→ WORK TO BE COMPLETED
Every line in the entries that holds "FeatureCollection" should be identified and copied.
=== Begin Enclosure ===
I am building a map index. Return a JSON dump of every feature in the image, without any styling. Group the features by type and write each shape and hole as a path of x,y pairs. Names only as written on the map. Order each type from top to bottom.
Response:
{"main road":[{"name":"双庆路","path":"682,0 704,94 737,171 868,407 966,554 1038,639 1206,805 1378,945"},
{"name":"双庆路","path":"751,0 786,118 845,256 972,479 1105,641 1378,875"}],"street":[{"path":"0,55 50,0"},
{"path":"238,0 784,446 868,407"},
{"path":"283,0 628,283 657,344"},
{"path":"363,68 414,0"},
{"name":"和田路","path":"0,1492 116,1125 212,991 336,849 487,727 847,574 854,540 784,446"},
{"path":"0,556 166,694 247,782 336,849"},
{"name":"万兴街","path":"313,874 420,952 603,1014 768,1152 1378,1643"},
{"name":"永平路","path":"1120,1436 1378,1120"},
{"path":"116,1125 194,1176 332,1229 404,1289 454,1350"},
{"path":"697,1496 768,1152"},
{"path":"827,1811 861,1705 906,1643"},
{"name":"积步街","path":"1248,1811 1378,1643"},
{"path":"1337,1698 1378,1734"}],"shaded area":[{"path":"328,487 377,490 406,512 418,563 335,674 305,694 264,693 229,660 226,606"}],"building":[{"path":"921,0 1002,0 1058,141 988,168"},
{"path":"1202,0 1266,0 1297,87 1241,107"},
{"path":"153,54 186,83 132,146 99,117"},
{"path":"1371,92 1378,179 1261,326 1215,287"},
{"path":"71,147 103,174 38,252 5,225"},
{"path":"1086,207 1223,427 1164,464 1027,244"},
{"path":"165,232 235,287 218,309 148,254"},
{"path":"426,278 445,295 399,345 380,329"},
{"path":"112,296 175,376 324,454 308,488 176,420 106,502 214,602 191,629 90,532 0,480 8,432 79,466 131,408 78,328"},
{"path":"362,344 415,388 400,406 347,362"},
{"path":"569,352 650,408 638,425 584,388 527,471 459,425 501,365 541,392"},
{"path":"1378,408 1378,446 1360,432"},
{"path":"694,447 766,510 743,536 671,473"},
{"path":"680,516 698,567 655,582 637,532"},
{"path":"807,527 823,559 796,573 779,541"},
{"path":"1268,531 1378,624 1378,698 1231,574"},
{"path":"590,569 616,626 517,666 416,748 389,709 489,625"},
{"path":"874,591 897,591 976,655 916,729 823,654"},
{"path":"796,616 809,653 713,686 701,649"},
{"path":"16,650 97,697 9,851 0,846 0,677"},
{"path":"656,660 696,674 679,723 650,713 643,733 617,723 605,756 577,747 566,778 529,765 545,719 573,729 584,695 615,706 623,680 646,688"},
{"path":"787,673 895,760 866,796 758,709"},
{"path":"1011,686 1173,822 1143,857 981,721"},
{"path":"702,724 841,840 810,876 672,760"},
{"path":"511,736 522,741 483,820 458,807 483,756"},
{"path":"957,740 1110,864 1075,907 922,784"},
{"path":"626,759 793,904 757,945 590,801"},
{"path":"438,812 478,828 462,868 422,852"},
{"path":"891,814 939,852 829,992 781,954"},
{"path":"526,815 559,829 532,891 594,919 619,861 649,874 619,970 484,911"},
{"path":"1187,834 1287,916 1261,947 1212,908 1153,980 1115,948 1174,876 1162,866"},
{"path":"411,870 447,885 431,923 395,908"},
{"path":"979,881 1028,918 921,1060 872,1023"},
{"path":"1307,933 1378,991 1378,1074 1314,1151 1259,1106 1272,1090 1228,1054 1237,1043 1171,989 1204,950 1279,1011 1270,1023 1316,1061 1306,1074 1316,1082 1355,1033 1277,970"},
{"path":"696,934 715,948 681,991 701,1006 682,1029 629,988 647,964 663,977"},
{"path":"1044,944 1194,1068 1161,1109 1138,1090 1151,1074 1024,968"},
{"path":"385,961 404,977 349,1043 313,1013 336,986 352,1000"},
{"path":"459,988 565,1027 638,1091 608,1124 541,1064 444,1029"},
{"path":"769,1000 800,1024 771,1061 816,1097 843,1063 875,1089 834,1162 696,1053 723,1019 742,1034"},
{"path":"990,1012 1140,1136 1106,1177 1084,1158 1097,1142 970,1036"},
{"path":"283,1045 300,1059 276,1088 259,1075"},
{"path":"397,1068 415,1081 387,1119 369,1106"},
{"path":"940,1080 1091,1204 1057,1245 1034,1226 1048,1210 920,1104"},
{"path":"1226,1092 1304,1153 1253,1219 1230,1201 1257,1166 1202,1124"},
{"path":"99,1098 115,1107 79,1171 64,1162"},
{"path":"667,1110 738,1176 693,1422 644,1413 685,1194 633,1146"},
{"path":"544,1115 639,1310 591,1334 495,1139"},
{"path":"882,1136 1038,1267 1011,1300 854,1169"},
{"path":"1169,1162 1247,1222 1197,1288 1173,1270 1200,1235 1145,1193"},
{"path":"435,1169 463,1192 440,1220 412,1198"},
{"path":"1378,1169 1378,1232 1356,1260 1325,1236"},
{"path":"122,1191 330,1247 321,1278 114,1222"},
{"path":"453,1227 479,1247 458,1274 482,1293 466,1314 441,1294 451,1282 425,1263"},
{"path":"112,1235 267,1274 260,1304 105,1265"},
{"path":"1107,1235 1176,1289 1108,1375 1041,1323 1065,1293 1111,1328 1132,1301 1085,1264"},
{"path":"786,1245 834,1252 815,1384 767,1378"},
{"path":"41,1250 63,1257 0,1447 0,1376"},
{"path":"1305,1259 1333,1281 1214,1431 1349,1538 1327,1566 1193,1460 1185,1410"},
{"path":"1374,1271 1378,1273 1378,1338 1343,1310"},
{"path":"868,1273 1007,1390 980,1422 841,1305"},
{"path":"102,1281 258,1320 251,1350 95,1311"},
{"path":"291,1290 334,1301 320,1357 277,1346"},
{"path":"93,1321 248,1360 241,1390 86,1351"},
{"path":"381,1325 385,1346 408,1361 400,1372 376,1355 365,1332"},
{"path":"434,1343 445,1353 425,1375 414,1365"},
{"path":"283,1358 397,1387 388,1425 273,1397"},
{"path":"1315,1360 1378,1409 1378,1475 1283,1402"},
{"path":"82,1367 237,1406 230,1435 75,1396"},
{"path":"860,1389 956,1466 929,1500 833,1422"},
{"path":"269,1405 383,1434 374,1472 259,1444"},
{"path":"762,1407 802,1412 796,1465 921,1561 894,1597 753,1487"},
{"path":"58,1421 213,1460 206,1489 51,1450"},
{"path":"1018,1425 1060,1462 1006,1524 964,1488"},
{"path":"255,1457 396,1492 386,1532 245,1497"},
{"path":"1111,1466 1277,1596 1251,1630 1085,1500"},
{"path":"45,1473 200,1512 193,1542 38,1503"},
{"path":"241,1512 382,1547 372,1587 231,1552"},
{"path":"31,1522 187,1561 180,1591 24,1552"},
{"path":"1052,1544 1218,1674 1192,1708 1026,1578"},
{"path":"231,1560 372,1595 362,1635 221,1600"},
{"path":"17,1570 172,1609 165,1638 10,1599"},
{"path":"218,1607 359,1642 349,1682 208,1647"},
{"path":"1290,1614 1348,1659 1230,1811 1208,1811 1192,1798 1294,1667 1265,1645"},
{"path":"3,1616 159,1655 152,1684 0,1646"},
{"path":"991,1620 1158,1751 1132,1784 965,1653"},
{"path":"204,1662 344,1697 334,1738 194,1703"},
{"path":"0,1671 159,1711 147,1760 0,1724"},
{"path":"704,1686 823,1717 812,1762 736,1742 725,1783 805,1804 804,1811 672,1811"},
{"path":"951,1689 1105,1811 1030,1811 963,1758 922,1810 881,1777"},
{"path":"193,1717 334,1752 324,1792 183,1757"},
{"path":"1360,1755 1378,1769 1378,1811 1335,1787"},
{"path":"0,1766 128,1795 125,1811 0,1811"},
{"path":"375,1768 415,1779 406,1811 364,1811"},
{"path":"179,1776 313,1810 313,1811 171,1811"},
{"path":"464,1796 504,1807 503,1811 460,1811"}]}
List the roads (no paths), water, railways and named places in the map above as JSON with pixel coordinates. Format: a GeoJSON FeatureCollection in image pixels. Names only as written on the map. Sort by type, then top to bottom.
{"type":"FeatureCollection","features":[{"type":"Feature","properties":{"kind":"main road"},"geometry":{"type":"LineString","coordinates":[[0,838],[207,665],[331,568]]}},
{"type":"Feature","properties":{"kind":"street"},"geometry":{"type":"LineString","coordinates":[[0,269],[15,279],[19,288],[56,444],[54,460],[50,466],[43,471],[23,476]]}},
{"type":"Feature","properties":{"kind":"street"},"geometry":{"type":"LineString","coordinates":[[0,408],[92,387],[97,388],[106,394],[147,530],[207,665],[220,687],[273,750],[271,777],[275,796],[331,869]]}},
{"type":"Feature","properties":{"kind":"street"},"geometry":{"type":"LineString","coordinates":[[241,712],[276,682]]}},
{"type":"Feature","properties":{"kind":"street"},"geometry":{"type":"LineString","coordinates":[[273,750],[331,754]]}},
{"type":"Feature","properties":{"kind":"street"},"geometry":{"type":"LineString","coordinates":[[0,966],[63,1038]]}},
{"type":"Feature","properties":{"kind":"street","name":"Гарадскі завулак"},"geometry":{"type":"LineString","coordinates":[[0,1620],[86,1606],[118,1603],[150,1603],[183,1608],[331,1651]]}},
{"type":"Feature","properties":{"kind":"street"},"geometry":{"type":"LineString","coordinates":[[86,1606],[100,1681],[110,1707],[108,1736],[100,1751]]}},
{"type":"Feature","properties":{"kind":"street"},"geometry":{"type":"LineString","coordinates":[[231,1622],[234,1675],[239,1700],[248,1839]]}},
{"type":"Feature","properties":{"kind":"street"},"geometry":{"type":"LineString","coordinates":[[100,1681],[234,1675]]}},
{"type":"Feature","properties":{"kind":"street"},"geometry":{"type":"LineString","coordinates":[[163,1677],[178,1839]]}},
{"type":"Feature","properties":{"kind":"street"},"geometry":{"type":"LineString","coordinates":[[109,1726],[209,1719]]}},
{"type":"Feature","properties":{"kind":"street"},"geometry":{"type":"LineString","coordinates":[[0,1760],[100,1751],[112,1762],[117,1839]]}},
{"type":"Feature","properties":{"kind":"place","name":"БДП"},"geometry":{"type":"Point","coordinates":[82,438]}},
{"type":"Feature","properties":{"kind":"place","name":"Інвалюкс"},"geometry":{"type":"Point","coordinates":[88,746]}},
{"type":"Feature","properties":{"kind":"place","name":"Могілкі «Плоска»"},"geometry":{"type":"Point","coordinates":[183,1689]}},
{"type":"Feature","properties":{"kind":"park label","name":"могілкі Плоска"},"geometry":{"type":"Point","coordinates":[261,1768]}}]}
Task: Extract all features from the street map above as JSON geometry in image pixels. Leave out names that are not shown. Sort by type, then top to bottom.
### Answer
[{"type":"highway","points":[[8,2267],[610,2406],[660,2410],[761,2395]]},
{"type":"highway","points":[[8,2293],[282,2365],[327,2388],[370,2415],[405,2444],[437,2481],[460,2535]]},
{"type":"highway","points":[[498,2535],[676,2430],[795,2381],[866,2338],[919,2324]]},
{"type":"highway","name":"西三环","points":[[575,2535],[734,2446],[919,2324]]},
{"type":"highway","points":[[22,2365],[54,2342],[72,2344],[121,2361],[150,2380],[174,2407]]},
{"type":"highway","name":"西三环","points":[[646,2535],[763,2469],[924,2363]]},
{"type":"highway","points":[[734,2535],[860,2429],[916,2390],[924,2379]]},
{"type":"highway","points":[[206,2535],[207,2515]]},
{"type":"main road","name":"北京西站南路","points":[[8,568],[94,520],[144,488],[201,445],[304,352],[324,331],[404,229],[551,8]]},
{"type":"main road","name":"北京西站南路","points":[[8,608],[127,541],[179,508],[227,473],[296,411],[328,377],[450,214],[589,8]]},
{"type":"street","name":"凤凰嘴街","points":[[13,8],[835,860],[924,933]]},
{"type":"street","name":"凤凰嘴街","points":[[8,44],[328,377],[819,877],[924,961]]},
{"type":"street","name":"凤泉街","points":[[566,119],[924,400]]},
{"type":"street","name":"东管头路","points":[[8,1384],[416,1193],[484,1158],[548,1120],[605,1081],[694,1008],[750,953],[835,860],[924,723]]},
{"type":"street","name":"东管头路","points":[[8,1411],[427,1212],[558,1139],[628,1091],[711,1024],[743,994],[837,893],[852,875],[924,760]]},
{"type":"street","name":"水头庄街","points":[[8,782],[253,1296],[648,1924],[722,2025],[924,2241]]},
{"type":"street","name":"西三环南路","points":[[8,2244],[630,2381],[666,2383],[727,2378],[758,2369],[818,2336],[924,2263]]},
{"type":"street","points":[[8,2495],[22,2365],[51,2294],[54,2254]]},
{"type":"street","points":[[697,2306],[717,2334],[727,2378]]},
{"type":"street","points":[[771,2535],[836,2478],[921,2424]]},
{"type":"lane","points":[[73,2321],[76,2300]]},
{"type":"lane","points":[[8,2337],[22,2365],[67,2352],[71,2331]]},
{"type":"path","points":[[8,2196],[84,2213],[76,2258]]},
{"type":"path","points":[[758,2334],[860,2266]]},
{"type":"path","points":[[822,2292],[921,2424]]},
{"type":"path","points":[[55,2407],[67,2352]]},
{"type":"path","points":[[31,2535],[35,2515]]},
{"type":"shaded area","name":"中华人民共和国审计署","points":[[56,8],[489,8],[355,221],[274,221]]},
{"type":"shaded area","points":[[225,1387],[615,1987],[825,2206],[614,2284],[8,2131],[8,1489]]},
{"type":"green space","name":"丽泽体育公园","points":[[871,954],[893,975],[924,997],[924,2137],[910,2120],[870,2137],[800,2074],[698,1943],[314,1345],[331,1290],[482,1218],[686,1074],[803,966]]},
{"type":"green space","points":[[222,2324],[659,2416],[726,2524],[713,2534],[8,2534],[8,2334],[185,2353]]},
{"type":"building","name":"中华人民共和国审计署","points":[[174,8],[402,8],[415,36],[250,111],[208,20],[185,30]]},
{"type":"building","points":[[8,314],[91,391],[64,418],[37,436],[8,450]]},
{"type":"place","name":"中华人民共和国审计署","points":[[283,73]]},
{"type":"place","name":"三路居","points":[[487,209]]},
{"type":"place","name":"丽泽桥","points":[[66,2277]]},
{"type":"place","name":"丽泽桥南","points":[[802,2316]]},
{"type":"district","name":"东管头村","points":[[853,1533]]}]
=== End Enclosure ===
→ RESPONSE FOR THIS EXERCISE
List the roads (no paths), water, railways and named places in the map above as JSON with pixel coordinates. Format: a GeoJSON FeatureCollection in image pixels. Names only as written on the map. Sort by type, then top to bottom.
{"type":"FeatureCollection","features":[{"type":"Feature","properties":{"kind":"main road"},"geometry":{"type":"LineString","coordinates":[[0,838],[207,665],[331,568]]}},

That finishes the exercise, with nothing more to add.